→ **REQUIRED ACTION**: Pictures do not belong in your copy. Repeat all the other data exactly.

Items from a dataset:
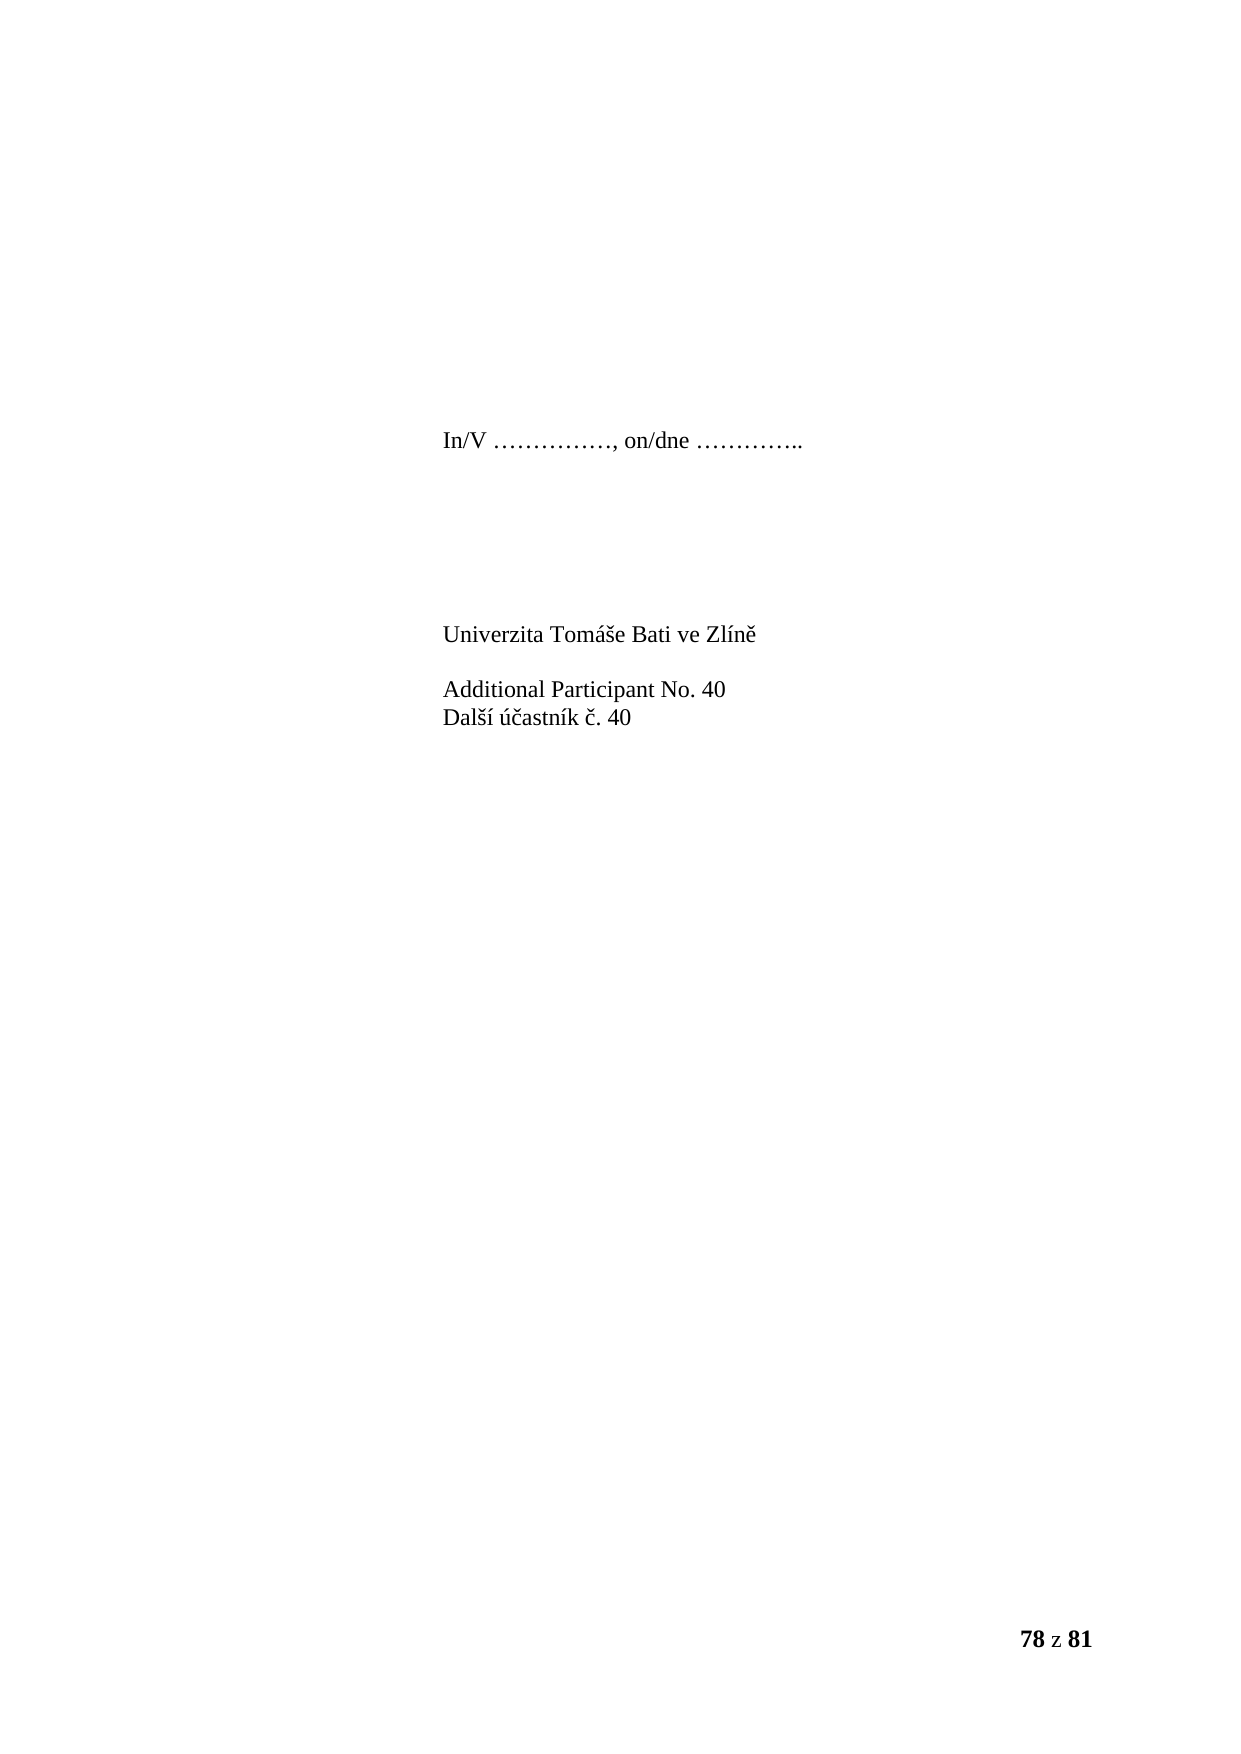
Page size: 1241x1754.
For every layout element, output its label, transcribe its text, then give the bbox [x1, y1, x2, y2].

text Additional Participant No. 40 [428, 675, 1092, 702]
text In/V ……………, on/dne ………….. [428, 426, 1092, 454]
text Další účastník č. 40 [428, 702, 1092, 730]
text Univerzita Tomáše Bati ve Zlíně [428, 620, 1092, 647]
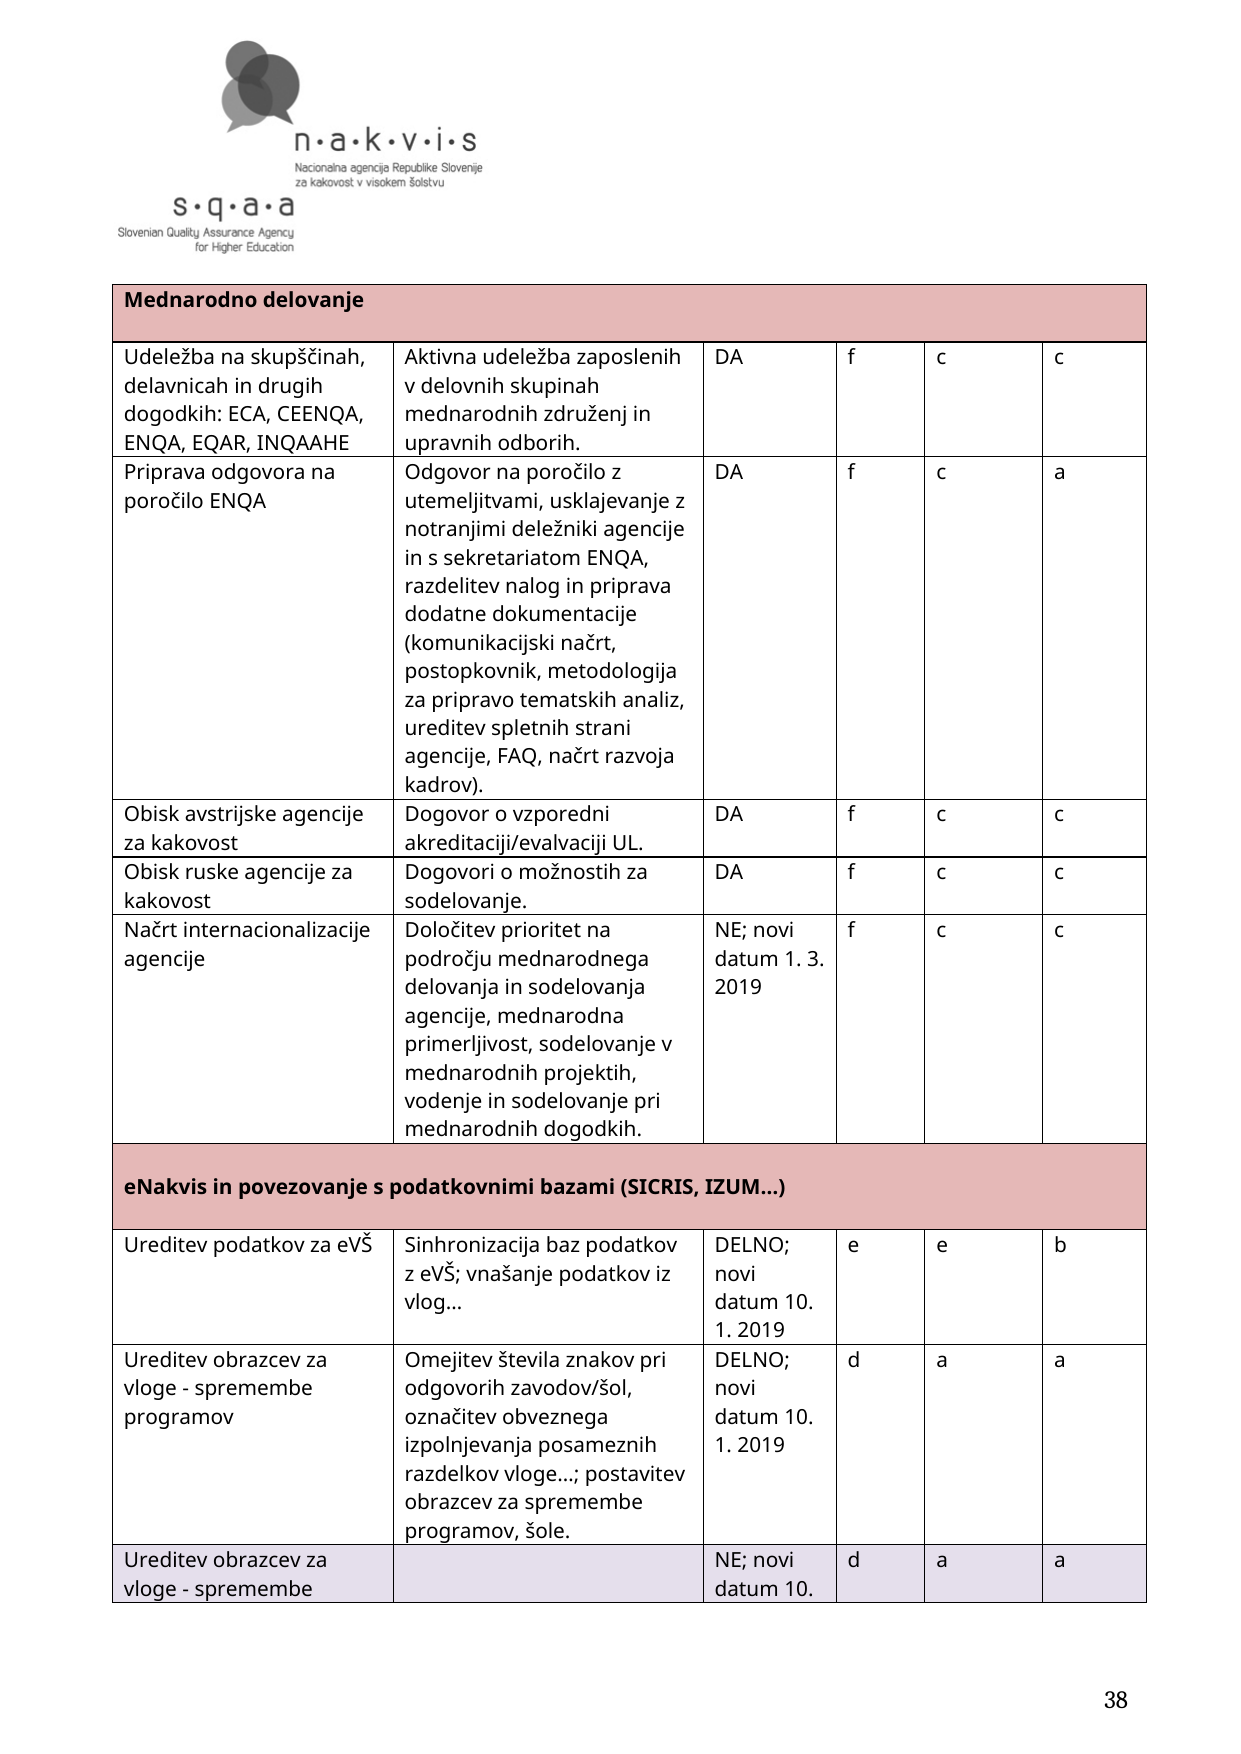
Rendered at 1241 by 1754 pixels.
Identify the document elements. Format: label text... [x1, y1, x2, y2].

→ **TASK ANSWER**:
Page size: 1241x1754.
For every layout element, output its label, transcribe its text, then give the bbox [x1, y1, x2, y2].

text Additional Participant No. 40 [428, 675, 1092, 702]
text In/V ……………, on/dne ………….. [428, 426, 1092, 454]
text Další účastník č. 40 [428, 702, 1092, 730]
text Univerzita Tomáše Bati ve Zlíně [428, 620, 1092, 647]
Rendered at 1241 by 1754 pixels.
Identify the document elements. Format: label text... [x1, y1, x2, y2].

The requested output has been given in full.